Solve for the covariance in the bivariate Poisson distribution

[GeorgeK]

Dear All,

The bivariate Poisson distribution is as follows,
$$\[ f(y_{s},y_{t})=e^{-(\theta_{s} + \theta_{t}+\theta_{st})}\frac{\theta_{s}^{y_{s}}}{y_{s}!}\frac{\theta_{t}^{y_{t}}}{y_{t}!}<br /> \sum_{k=0}^{min(y_{s},y_{t})} \binom{y_{s}}{k} \binom{y_{t}}{k} k!\left(\frac{\theta_{st}}{\theta_{s} \theta_{t}}\right)^k.\]$$

Given that $$f(y_{s},y_{t}) >= 0$$, solve for $$\theta_{st}$$.

Many thanks in advance,

George

 

[GeorgeK]

Can someone please advise or give a comment or ask for more information if my question is not clear? I urgently/desperately need to know if this is solveable and how?

Many thanks in advance,

George

 

[mathman]

I am not familiar with the equation, but I wonder if there is a "solution". If the variables are correlated, the correlation (within bounds) is anything.

 

[GeorgeK]

I am not familiar with the equation, but I wonder if there is a "solution". If the variables are correlated, the correlation (within bounds) is anything.

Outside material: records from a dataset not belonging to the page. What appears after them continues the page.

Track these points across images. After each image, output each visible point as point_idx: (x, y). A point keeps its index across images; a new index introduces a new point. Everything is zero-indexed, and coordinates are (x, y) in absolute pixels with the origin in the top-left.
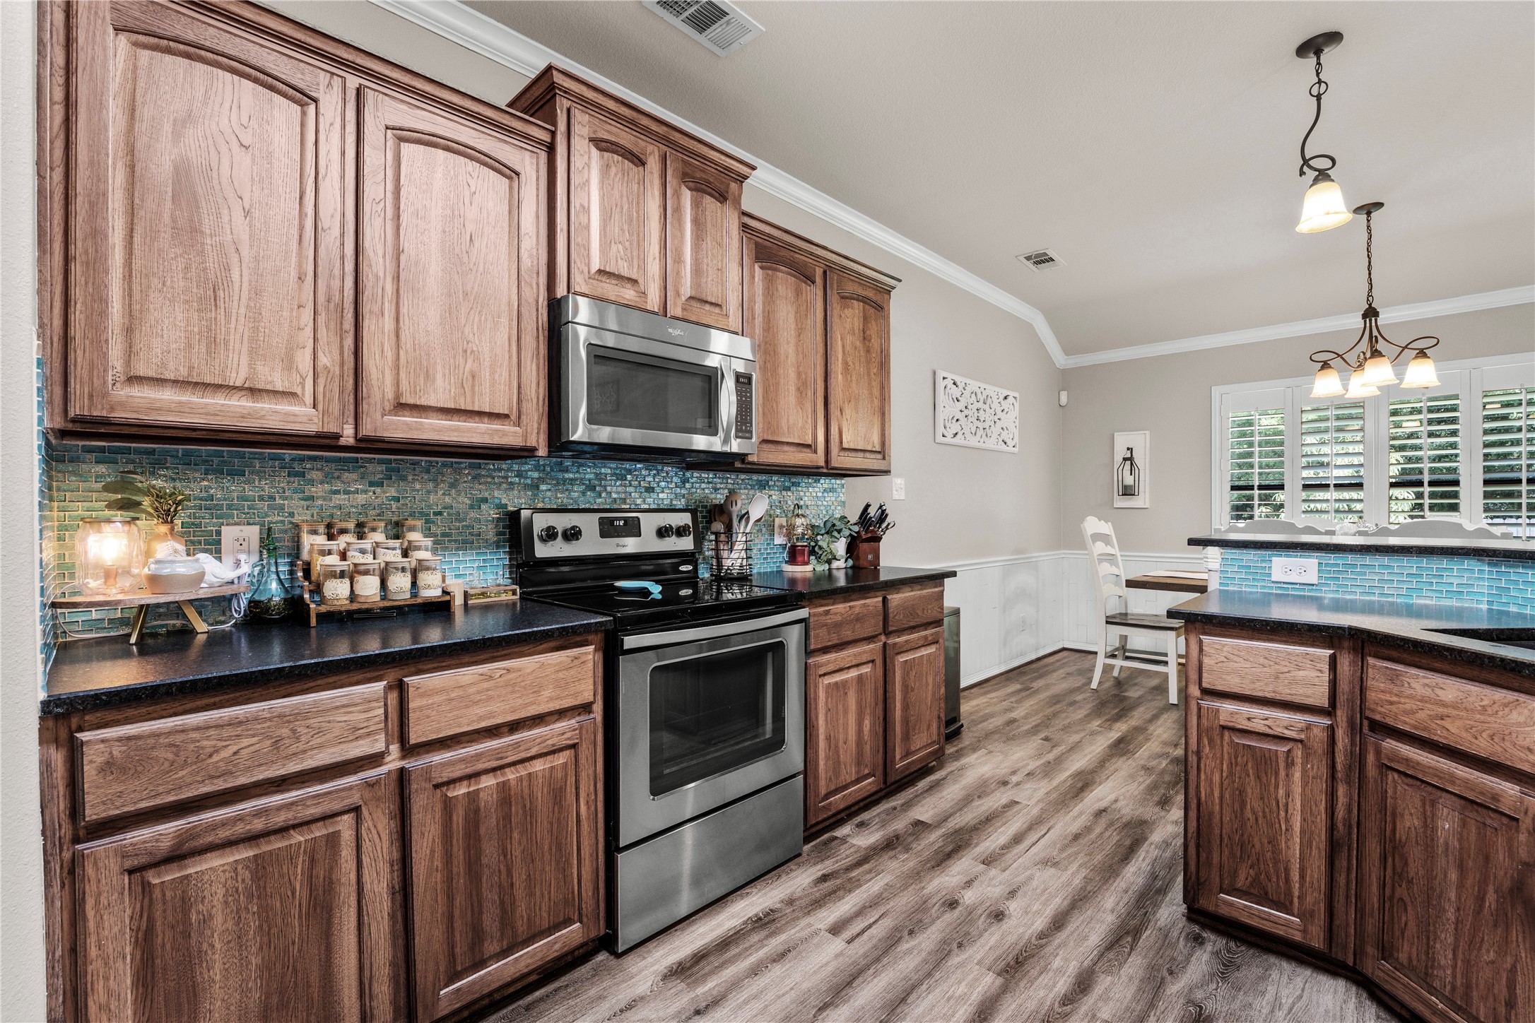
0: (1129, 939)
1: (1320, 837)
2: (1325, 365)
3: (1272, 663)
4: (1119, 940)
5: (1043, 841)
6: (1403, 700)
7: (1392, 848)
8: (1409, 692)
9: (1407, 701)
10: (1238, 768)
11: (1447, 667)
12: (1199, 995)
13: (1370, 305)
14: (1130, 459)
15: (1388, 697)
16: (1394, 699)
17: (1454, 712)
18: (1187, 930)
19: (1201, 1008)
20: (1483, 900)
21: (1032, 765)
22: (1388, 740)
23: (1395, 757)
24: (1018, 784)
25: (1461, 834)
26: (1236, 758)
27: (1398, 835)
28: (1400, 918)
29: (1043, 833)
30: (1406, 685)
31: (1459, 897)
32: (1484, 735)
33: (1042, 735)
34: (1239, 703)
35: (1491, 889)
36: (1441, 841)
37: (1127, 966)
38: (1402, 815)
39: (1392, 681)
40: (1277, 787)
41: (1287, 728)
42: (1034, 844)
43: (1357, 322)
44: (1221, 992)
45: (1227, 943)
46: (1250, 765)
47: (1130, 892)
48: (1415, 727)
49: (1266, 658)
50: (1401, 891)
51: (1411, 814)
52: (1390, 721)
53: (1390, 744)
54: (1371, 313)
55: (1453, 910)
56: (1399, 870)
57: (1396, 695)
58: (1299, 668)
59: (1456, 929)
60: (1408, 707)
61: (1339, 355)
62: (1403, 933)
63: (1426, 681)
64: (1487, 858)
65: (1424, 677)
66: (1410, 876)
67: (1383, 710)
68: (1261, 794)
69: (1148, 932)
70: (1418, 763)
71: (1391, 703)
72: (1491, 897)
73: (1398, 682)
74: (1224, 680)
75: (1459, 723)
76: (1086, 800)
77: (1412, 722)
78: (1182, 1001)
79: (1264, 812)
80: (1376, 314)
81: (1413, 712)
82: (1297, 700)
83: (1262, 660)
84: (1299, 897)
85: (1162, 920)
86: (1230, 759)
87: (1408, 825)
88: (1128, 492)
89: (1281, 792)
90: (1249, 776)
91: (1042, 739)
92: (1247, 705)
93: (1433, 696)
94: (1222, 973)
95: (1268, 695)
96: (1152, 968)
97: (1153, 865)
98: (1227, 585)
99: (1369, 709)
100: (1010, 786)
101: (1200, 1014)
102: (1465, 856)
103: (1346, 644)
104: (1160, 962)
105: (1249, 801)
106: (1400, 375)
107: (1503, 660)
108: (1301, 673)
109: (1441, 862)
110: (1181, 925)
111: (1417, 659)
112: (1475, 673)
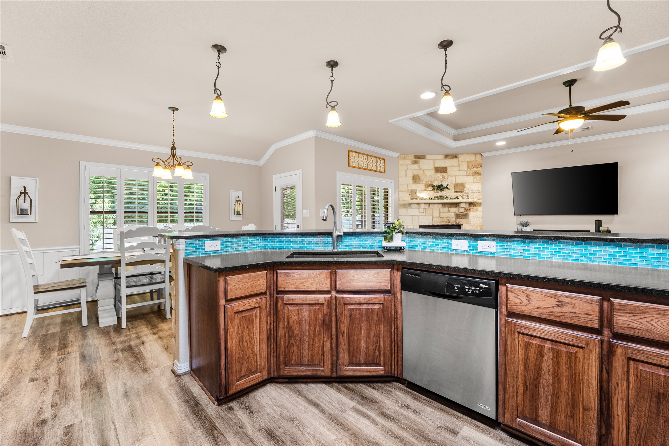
0: (216, 432)
1: (265, 339)
2: (158, 164)
3: (251, 281)
4: (214, 436)
5: (119, 431)
6: (290, 281)
7: (289, 328)
8: (292, 278)
9: (292, 281)
10: (241, 327)
11: (301, 268)
12: (257, 425)
13: (173, 145)
14: (25, 193)
15: (286, 281)
16: (288, 281)
17: (306, 280)
18: (224, 409)
19: (263, 428)
20: (315, 330)
21: (48, 399)
22: (285, 296)
23: (288, 300)
24: (54, 416)
25: (309, 315)
26: (240, 323)
27: (290, 325)
28: (291, 350)
29: (112, 427)
30: (291, 276)
31: (309, 333)
32: (315, 284)
33: (27, 379)
34: (239, 301)
35: (317, 326)
36: (304, 319)
37: (230, 441)
38: (291, 317)
39: (287, 276)
40: (253, 327)
41: (256, 304)
42: (117, 437)
43: (169, 152)
44: (259, 418)
45: (237, 402)
46: (245, 324)
47: (189, 415)
48: (295, 288)
49: (249, 280)
50: (292, 341)
51: (294, 316)
52: (287, 289)
53: (286, 297)
54: (173, 148)
55: (307, 338)
56: (291, 335)
57: (288, 280)
58: (259, 280)
59: (308, 343)
60: (292, 283)
61: (163, 161)
62: (293, 354)
63: (298, 273)
64: (316, 318)
65: (297, 272)
66: (294, 335)
67: (284, 286)
68: (249, 333)
69: (216, 423)
70: (296, 299)
71: (287, 283)
72: (318, 328)
73: (289, 276)
74: (236, 293)
75: (308, 283)
76: (110, 394)
77: (294, 287)
78: (258, 433)
79: (250, 340)
80: (175, 149)
81: (294, 284)
82: (258, 292)
83: (248, 281)
84: (260, 365)
85: (213, 414)
86: (238, 325)
87: (293, 319)
88: (23, 213)
89: (254, 329)
90: (244, 328)
91: (29, 382)
92: (241, 300)
93: (300, 277)
94: (250, 412)
95: (250, 294)
96: (236, 433)
97: (180, 398)
98: (188, 255)
99: (279, 287)
100: (50, 421)
101: (266, 430)
102: (311, 320)
103: (269, 268)
104: (235, 428)
105: (245, 338)
106: (173, 173)
107: (318, 262)
108: (259, 282)
109: (304, 325)
110: (220, 410)
111: (292, 267)
112: (309, 267)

Right mathman (and of course to everyone else),

I am actually interested in finding what the bounds would be for the correlation but then [I thought] I first need to solve for the covariance. So, the reformed question is:

What are the bounds (maximum and minimum) for the correlation based on this bivariate Poisson Distribution?

George

 

[mathman]

In general, the absolute value of a covariance is bounded by the square root of the product of the variances.